3D dense face alignment can power face-related tasks such as facial recognition, animation, facial tracking, attribute classification and image restoration. The researchers say existing methods of 3D dense face alignment mainly concentrate on accuracy, which can for example decrease system speed, limiting the scope of practical applications.

Aiming to strike a balance among speed, accuracy, and stability, they propose a meta-joint optimization strategy to dynamically regress a small set of 3D Morphable Model (3DMM) parameters, which greatly enhances speed and accuracy simultaneously. They then present a virtual synthesis method to further improve stability on videos.

Recent studies are mainly divided into two categories — 3D Morphable Model (3DMM) parameters regression and dense vertices regression, the researchers explain. Dense vertices regression methods directly regress the coordinates of all the 3D points (usually more than 20,000) through a fully convolutional network. The resolution of reconstructed faces however relies on the size of the feature map and these methods rely on heavy networks which are slow and memory-consuming.

Compared with dense vertices, 3DMM parameters have low dimensionality and low redundancy, which the researchers regard as more appropriate to regress using a lightweight network.
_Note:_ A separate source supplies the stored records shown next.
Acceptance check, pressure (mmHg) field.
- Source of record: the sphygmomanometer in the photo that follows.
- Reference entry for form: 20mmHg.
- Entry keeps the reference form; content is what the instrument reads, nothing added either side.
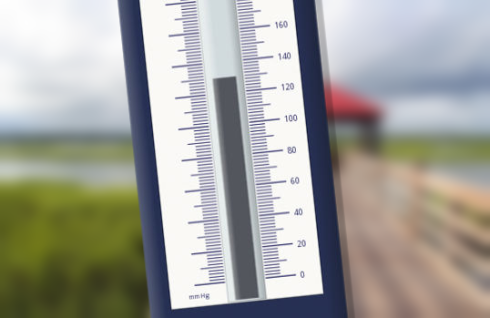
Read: 130mmHg
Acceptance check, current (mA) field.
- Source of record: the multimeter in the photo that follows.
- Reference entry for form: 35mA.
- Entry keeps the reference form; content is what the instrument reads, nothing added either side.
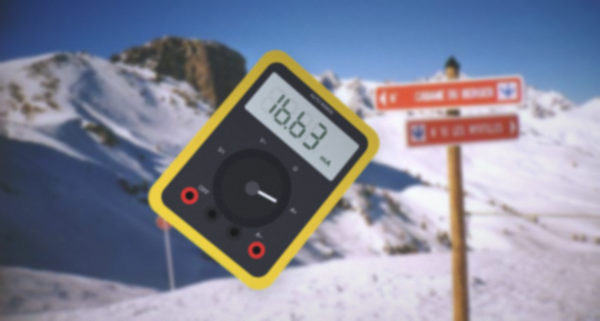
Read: 16.63mA
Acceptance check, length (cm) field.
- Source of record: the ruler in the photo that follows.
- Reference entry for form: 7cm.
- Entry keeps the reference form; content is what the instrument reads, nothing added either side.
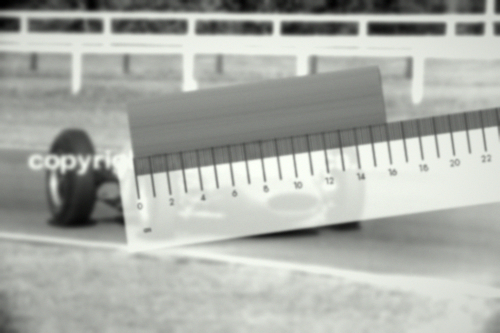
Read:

The regression however becomes challenging, as different 3DMM parameters influence the reconstructed 3D face differently, and parameters must be re-weighted according to their importance during training.

The proposed method architecture comprises four parts: a lightweight backbone-like MobileNet for predicting 3DMM parameters, a meta-joint optimization of fWPDC and VDC, a landmark-regression regularization, and a short-video-synthesis for training.
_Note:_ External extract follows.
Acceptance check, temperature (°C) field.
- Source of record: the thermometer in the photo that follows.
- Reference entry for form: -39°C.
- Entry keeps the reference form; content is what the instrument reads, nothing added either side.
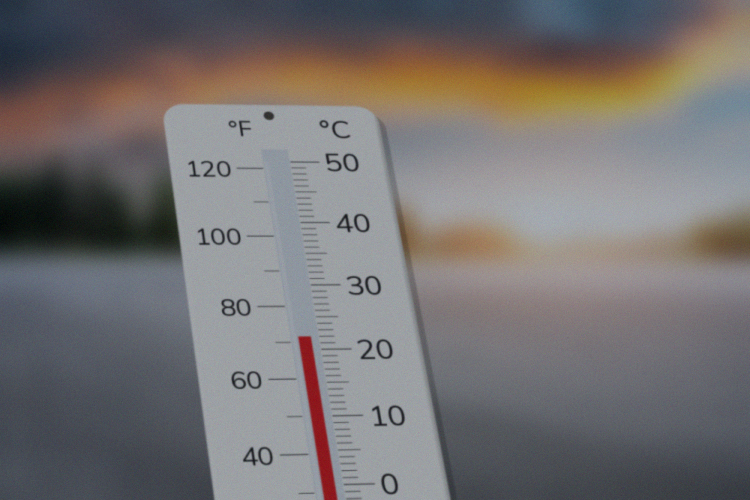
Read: 22°C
To handle the optimization problem of the parameters regression framework, the researchers exploited two different loss terms — Vertex Distance Cost (VDC) and Weighted Parameter Distance Cost (WPDC) — and proposed a fast WPDC (fWPDC) as well as a meta-joint optimization to combine the advantages of both fWPDC and VDC.
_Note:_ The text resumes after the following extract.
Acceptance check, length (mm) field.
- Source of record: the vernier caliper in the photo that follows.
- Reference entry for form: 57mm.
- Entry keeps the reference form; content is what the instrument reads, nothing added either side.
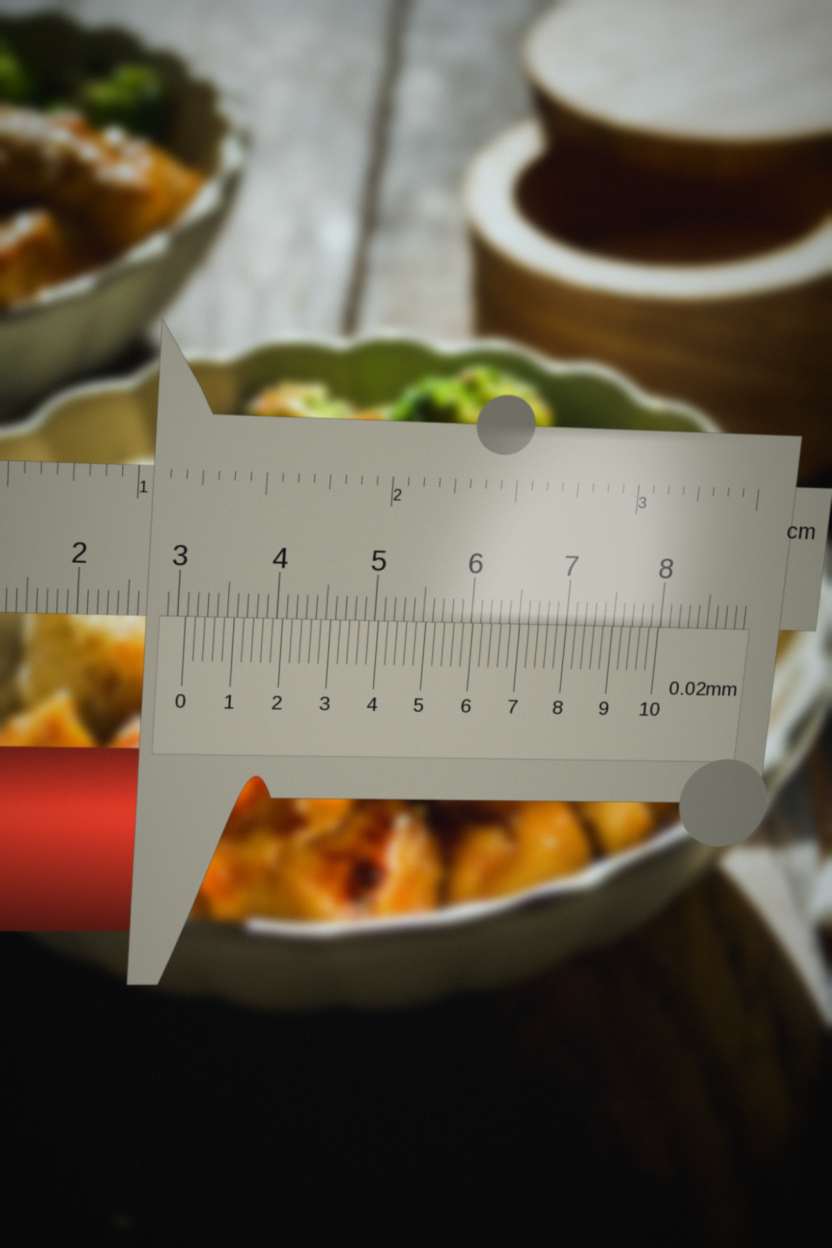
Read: 30.8mm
An overview of the 3D Dense Face Alignment method

The experimental results show the proposed short video-synthesis method significantly improving stability on videos. The model runs at over 50fps on a single CPU core and outperforms previous state-of-the-art heavy models on accuracy and stability.

“Our promising results pave the way for real-time 3D dense face alignment in practical use and the proposed methods may improve the environment by reducing the amount of carbon dioxide released by the huge amounts of energy consumed by GPUs,” the researchers conclude.